[Collected data]
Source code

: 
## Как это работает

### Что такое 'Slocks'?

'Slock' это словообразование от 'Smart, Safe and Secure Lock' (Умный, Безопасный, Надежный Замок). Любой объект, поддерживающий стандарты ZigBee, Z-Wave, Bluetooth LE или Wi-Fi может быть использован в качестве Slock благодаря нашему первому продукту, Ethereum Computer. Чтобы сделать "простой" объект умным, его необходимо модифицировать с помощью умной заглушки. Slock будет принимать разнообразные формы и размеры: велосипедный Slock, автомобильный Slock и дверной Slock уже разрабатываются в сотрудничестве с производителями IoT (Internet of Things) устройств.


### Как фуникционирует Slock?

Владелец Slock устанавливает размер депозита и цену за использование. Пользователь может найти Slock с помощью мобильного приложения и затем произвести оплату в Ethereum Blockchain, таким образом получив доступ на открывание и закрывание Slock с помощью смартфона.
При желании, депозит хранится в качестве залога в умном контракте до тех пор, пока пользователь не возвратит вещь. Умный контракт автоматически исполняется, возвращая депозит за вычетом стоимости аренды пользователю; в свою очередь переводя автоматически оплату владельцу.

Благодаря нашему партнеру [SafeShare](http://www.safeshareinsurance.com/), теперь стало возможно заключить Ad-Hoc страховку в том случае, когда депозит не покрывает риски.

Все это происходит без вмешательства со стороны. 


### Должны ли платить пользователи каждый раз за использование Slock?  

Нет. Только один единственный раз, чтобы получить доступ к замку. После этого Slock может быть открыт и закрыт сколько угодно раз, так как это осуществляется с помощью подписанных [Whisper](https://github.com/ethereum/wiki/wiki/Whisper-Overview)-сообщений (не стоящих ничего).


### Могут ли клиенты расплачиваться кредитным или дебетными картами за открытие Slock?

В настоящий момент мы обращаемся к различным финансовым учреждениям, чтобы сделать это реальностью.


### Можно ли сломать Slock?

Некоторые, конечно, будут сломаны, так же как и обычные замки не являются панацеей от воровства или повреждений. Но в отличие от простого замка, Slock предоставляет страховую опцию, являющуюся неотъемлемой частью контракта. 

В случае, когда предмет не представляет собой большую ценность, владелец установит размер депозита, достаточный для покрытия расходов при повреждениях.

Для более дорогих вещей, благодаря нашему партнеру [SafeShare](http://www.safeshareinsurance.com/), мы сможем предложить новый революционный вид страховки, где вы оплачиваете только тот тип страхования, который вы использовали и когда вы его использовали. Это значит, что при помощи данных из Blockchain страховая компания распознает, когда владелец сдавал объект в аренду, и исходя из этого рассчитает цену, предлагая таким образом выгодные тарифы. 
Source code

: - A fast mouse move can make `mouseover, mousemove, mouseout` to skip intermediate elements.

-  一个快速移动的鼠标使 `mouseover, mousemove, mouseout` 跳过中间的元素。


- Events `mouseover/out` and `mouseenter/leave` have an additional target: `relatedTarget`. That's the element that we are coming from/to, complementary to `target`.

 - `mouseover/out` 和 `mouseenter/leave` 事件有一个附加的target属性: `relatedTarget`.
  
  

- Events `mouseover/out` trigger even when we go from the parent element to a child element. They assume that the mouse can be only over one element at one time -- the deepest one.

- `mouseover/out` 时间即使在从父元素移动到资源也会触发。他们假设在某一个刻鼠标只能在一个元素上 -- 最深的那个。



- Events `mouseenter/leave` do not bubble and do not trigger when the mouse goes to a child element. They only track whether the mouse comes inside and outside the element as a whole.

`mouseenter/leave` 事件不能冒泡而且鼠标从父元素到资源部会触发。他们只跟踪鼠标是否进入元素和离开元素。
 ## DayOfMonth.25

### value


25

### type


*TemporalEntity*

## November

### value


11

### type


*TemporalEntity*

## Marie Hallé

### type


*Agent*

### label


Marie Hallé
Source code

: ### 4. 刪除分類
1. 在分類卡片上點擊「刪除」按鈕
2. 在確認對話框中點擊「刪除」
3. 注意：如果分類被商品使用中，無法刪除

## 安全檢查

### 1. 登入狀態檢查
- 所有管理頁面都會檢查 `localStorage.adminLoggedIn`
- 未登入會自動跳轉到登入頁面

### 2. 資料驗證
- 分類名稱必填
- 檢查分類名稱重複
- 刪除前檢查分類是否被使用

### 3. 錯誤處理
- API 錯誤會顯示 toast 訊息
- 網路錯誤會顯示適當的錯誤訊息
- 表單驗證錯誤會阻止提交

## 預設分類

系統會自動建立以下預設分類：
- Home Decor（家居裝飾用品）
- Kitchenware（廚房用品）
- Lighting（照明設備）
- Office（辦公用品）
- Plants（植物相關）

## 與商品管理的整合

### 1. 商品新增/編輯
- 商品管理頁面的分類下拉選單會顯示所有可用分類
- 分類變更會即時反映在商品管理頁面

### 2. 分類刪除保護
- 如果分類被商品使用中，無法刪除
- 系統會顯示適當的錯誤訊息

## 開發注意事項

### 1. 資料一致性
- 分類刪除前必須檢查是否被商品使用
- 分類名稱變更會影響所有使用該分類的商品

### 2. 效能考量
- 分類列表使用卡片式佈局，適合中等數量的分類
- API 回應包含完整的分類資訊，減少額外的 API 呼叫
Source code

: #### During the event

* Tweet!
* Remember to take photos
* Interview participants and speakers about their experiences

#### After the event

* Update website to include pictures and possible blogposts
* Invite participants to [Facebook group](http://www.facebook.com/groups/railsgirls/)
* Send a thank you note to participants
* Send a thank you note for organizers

TASK DESCRIPTION: Please print, exactly and with nothing else, the lines from the first line of the entries through the line containing "### Должны ли".

EXERCISE OUTPUT:
Source code

: 
## Как это работает

### Что такое 'Slocks'?

'Slock' это словообразование от 'Smart, Safe and Secure Lock' (Умный, Безопасный, Надежный Замок). Любой объект, поддерживающий стандарты ZigBee, Z-Wave, Bluetooth LE или Wi-Fi может быть использован в качестве Slock благодаря нашему первому продукту, Ethereum Computer. Чтобы сделать "простой" объект умным, его необходимо модифицировать с помощью умной заглушки. Slock будет принимать разнообразные формы и размеры: велосипедный Slock, автомобильный Slock и дверной Slock уже разрабатываются в сотрудничестве с производителями IoT (Internet of Things) устройств.


### Как фуникционирует Slock?

Владелец Slock устанавливает размер депозита и цену за использование. Пользователь может найти Slock с помощью мобильного приложения и затем произвести оплату в Ethereum Blockchain, таким образом получив доступ на открывание и закрывание Slock с помощью смартфона.
При желании, депозит хранится в качестве залога в умном контракте до тех пор, пока пользователь не возвратит вещь. Умный контракт автоматически исполняется, возвращая депозит за вычетом стоимости аренды пользователю; в свою очередь переводя автоматически оплату владельцу.

Благодаря нашему партнеру [SafeShare](http://www.safeshareinsurance.com/), теперь стало возможно заключить Ad-Hoc страховку в том случае, когда депозит не покрывает риски.

Все это происходит без вмешательства со стороны. 


### Должны ли платить пользователи каждый раз за использование Slock?  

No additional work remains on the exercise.